Work to complete: Find each of the lines below that contains the word "Jacob" and copy those lines in full.
::::::::::
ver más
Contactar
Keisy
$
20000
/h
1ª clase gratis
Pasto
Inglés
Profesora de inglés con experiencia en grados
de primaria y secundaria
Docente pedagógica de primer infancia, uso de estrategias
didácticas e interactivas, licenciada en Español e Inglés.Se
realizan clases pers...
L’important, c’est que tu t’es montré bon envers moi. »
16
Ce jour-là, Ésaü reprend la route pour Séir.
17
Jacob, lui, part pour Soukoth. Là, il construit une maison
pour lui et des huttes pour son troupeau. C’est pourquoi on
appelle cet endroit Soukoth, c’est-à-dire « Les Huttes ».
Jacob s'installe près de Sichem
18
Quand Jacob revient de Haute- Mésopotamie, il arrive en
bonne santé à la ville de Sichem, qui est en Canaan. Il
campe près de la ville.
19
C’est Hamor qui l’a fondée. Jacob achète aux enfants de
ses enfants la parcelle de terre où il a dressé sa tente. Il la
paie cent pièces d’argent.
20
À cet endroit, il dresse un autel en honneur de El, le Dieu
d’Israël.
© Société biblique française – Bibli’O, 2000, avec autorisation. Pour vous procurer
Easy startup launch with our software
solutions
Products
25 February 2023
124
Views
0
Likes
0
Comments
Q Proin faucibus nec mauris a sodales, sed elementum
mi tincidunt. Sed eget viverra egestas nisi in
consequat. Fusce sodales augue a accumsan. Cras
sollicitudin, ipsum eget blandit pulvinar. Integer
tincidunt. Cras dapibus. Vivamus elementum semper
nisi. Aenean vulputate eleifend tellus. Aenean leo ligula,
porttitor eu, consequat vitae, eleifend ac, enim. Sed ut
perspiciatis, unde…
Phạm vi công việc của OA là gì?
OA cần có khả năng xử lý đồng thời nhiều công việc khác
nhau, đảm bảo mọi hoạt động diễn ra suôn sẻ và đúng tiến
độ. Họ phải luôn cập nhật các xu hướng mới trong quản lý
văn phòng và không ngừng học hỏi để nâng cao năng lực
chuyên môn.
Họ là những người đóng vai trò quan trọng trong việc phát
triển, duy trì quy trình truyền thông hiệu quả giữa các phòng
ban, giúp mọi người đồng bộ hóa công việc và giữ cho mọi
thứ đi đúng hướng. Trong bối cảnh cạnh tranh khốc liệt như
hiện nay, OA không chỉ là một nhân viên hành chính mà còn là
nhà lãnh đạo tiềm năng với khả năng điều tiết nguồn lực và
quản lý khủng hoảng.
::::::::::
Solved exercise:
Jacob, lui, part pour Soukoth. Là, il construit une maison
Jacob s'installe près de Sichem
Quand Jacob revient de Haute- Mésopotamie, il arrive en
C’est Hamor qui l’a fondée. Jacob achète aux enfants de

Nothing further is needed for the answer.